CONSIGNES DE L'EXERCICE ▸
A: Recopiez fidèlement le passage du texte de lecture situé entre « Graslin était un » et « cit., p. 33). », ces deux bornes incluses.
B: Relevez tous les noms de personnes mentionnés dans le texte de lecture, y compris dans la note.

TEXTE DE LECTURE ▸
++++++++++

Graslin était un adversaire : Condillac est tout au plus un indépendant ou un disciple émancipé[2]. Cependant le Commerce et le gouvernement, paru en 1776, ne saurait être compris parmi les œuvres de l’école physiocratique. De même que les physiocrates, Condillac admet bien que « la terre est l’unique source des richesses » ; mais il croit aussi à l’utilité et à la productivité du commerce, ne fût-ce que par cette raison — absolument insuffisante — que tout acheteur donne moins pour avoir plus (sans quoi il n’achèterait pas), ce qui implique bien, lui semble-t-il, que le commerçant vendeur a produit, comme richesse

  1. Voyez Sauvaire-Jourdan, op. cit., pp. 10-11. — Bacalan, selon lui, s’est inspiré de Hume, Essai sur la balance du commerce et Essai sur la jalousie commerciale (Op. cit., p. 33).

++++++++++

ENREGISTREMENTS ▸

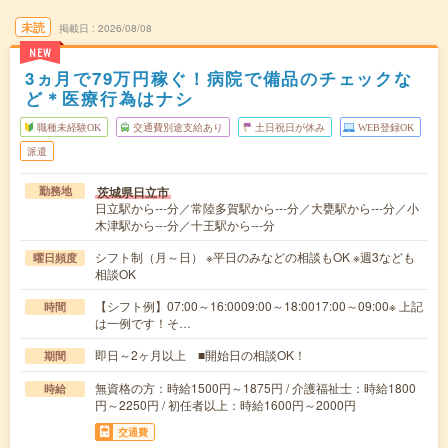
未読
掲載日
2026/08/08
NEW
3ヵ月で79万円稼ぐ！病院で備品のチェックな
ど＊医療行為はナシ
職種未経験OK
交通費別途支給あり
土日祝日が休み
WEB登録OK
派遣
茨城県日立市
勤務地
日立駅から---分／常陸多賀駅から---分／大甕駅から---分／小
木津駅から---分／十王駅から---分
シフト制（月～日） ※平日のみなどの相談もOK ※週3なども
曜日頻度
相談OK
【シフト例】07:00～16:0009:00～18:0017:00～09:00※ 上記
時間
は一例です！そ…
即日～2ヶ月以上 ■開始日の相談OK！
期間
無資格の方：時給1500円～1875円 / 介護福祉士：時給1800
時給
円～2250円 / 初任者以上：時給1600円～2000円
交通費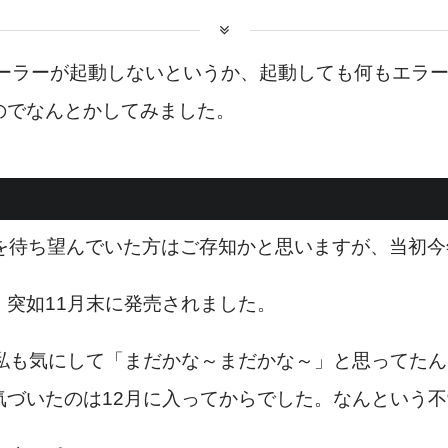
ストーラーが起動しないというか、起動しても何もエラ
のでなんとかしてみました。
ーレスを待ち望んでいた方はご存知かと思いますが、当
突如11月末に発売されました。
は私も気にして「まだかな～まだかな～」と思ってた
づいたのは12月に入ってからでした。なんという不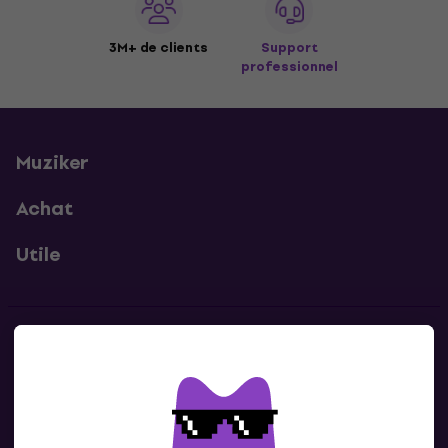
3M+ de clients
Support
professionnel
Muziker
Achat
Utile
Contacts
Contacte nous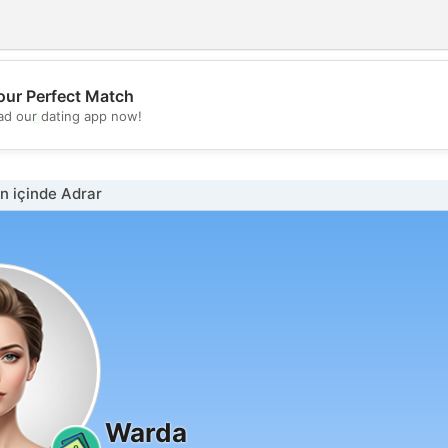
our Perfect Match
💖
d our dating app now!
💕
n içinde Adrar
Warda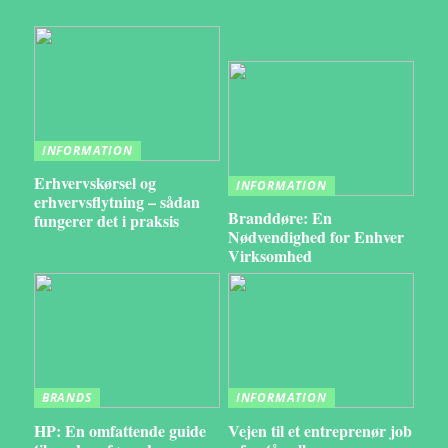
INFORMATION
Erhvervskørsel og
INFORMATION
erhvervsflytning – sådan
Branddøre: En
fungerer det i praksis
Nødvendighed for Enhver
Virksomhed
BRANDS
INFORMATION
HP: En omfattende guide
Vejen til et entreprenør job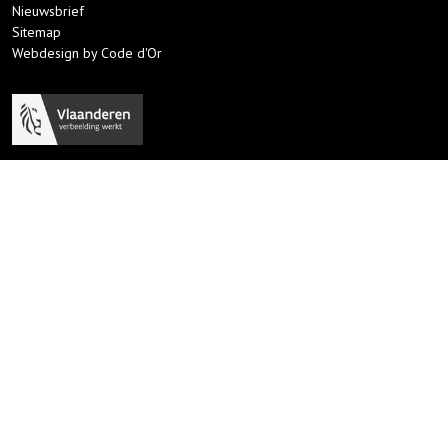
Nieuwsbrief
Sitemap
Webdesign by Code d'Or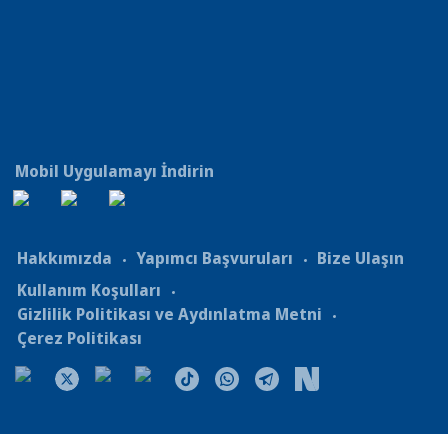
Mobil Uygulamayı İndirin
Hakkımızda
Yapımcı Başvuruları
Bize Ulaşın
Kullanım Koşulları
Gizlilik Politikası ve Aydınlatma Metni
Çerez Politikası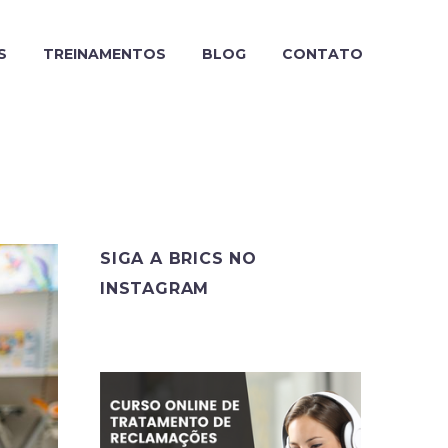
S
TREINAMENTOS
BLOG
CONTATO
SIGA A BRICS NO
INSTAGRAM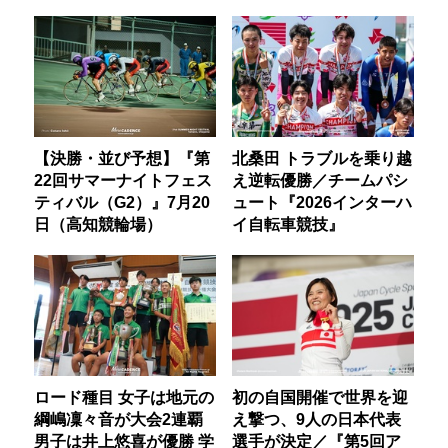
【決勝・並び予想】『第
北桑田 トラブルを乗り越
22回サマーナイトフェス
え逆転優勝／チームパシ
ティバル（G2）』7月20
ュート『2026インターハ
日（高知競輪場）
イ自転車競技』
ロード種目 女子は地元の
初の自国開催で世界を迎
綱嶋凜々音が大会2連覇
え撃つ、9人の日本代表
男子は井上悠喜が優勝 学
選手が決定／『第5回ア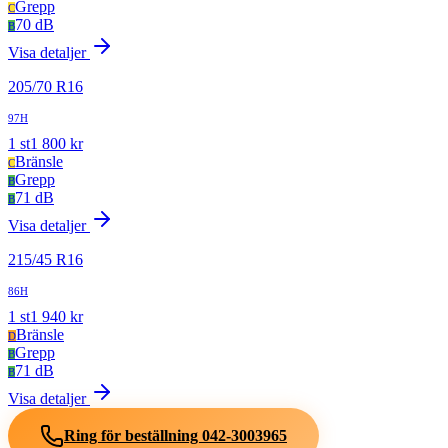
Grepp
C
70 dB
B
Visa detaljer
205
/
70
R
16
97H
1
st
1 800
kr
Bränsle
C
Grepp
B
71 dB
B
Visa detaljer
215
/
45
R
16
86H
1
st
1 940
kr
Bränsle
D
Grepp
B
71 dB
B
Visa detaljer
Ring för beställning
042-3003965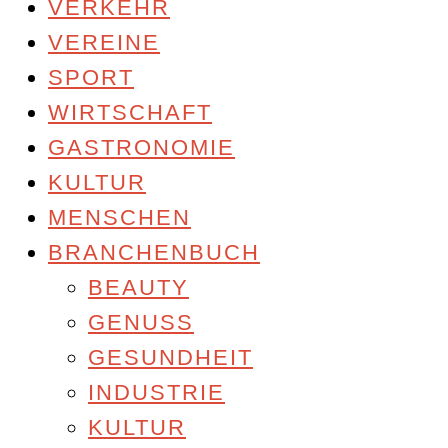
VERKEHR
VEREINE
SPORT
WIRTSCHAFT
GASTRONOMIE
KULTUR
MENSCHEN
BRANCHENBUCH
BEAUTY
GENUSS
GESUNDHEIT
INDUSTRIE
KULTUR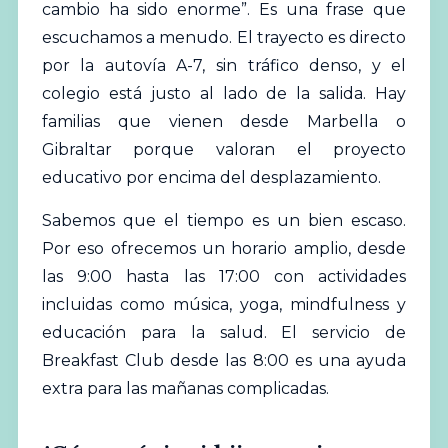
cambio ha sido enorme”. Es una frase que
escuchamos a menudo. El trayecto es directo
por la autovía A-7, sin tráfico denso, y el
colegio está justo al lado de la salida. Hay
familias que vienen desde Marbella o
Gibraltar porque valoran el proyecto
educativo por encima del desplazamiento.
Sabemos que el tiempo es un bien escaso.
Por eso ofrecemos un horario amplio, desde
las 9:00 hasta las 17:00 con actividades
incluidas como música, yoga, mindfulness y
educación para la salud. El servicio de
Breakfast Club desde las 8:00 es una ayuda
extra para las mañanas complicadas.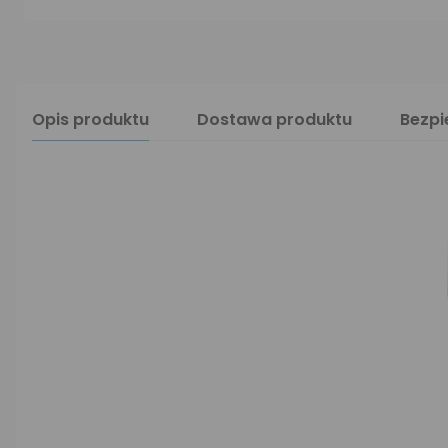
Opis produktu
Dostawa produktu
Bezp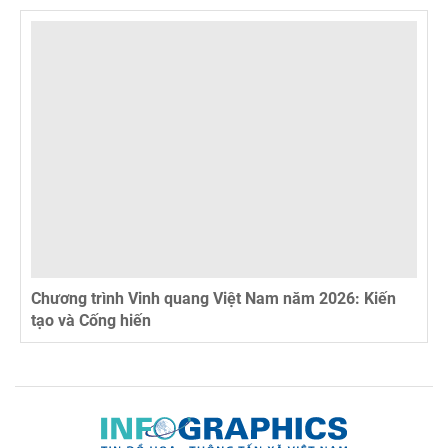
Chương trình Vinh quang Việt Nam năm 2026: Kiến
tạo và Cống hiến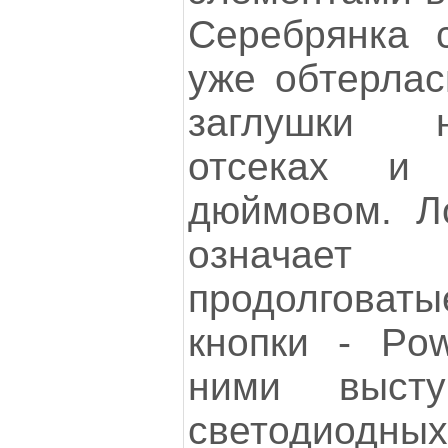
Серебрянка 
уже обтерлас
заглушки 
отсеках и
дюймовом. Ло
означает
продолгова
кнопки - Po
ними выст
светодиодных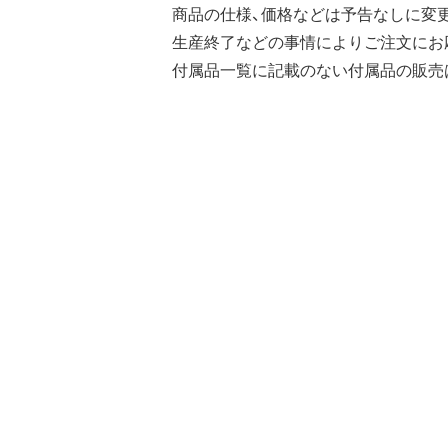
商品の仕様、価格などは予告なしに変
生産終了などの事情によりご注文にお
付属品一覧に記載のない付属品の販売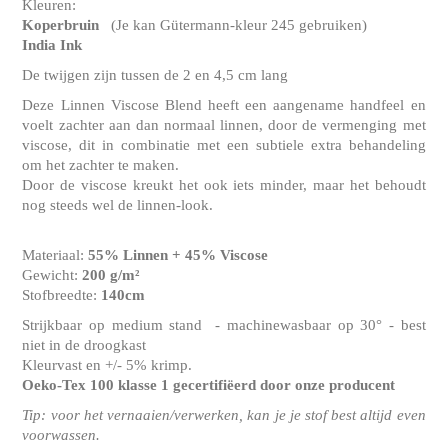
Kleuren:
Koperbruin
(Je kan Gütermann-kleur 245 gebruiken)
India Ink
De twijgen zijn tussen de 2 en 4,5 cm lang
Deze Linnen Viscose Blend heeft een aangename handfeel en
voelt zachter aan dan normaal linnen, door de vermenging met
viscose, dit in combinatie met een subtiele extra behandeling
om het zachter te maken.
Door de viscose kreukt het ook iets minder, maar het behoudt
nog steeds wel de linnen-look.
Materiaal:
55% Linnen + 45% Viscose
Gewicht:
200 g/m²
Stofbreedte:
140cm
Strijkbaar op medium stand - machinewasbaar op 30° - best
niet in de droogkast
Kleurvast en +/- 5% krimp.
Oeko-Tex 100 klasse 1
gecertifiëerd door onze producent
Tip: voor het vernaaien/verwerken, kan je je stof best altijd even
voorwassen.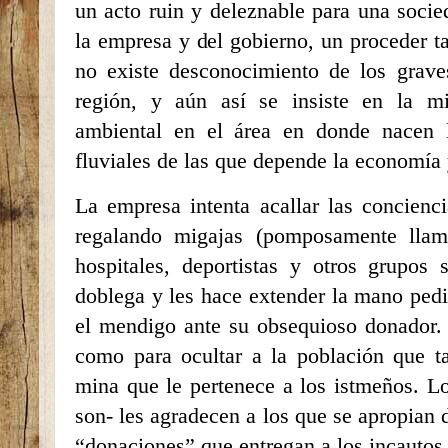
un acto ruin y deleznable para una soci
la empresa y del gobierno, un proceder ta
no existe desconocimiento de los grave
región, y aún así se insiste en la min
ambiental en el área en donde nacen lo
fluviales de las que depende la economía y
La empresa intenta acallar las concienci
regalando migajas (pomposamente llama
hospitales, deportistas y otros grupos 
doblega y les hace extender la mano ped
el mendigo ante su obsequioso donador. 
como para ocultar a la población que t
mina que le pertenece a los istmeños. L
son- les agradecen a los que se apropian 
“donaciones” que entregan a los incautos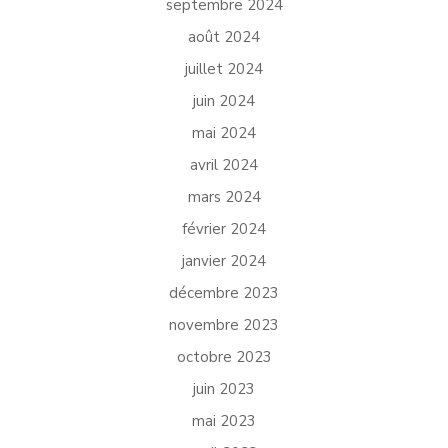
septembre 2024
août 2024
juillet 2024
juin 2024
mai 2024
avril 2024
mars 2024
février 2024
janvier 2024
décembre 2023
novembre 2023
octobre 2023
juin 2023
mai 2023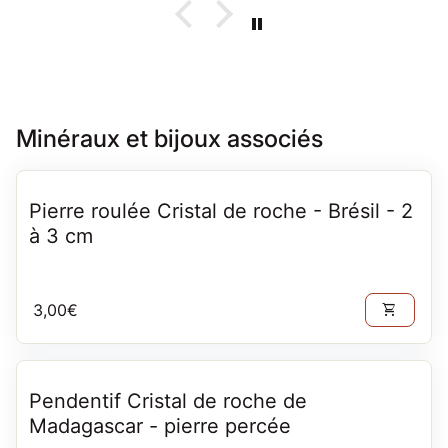
Minéraux et bijoux associés
Pierre roulée Cristal de roche - Brésil - 2
à 3 cm
Prix normal
3,00€
shopping_cart
Pendentif Cristal de roche de
Madagascar - pierre percée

++++++++++

EXERCICES CORRIGÉS ▸
A:
Graslin était un adversaire : Condillac est tout au plus un indépendant ou un disciple émancipé[2]. Cependant le Commerce et le gouvernement, paru en 1776, ne saurait être compris parmi les œuvres de l’école physiocratique. De même que les physiocrates, Condillac admet bien que « la terre est l’unique source des richesses » ; mais il croit aussi à l’utilité et à la productivité du commerce, ne fût-ce que par cette raison — absolument insuffisante — que tout acheteur donne moins pour avoir plus (sans quoi il n’achèterait pas), ce qui implique bien, lui semble-t-il, que le commerçant vendeur a produit, comme richesse

  1. Voyez Sauvaire-Jourdan, op. cit., pp. 10-11. — Bacalan, selon lui, s’est inspiré de Hume, Essai sur la balance du commerce et Essai sur la jalousie commerciale (Op. cit., p. 33).

B: Graslin, Condillac, Sauvaire-Jourdan, Bacalan, Hume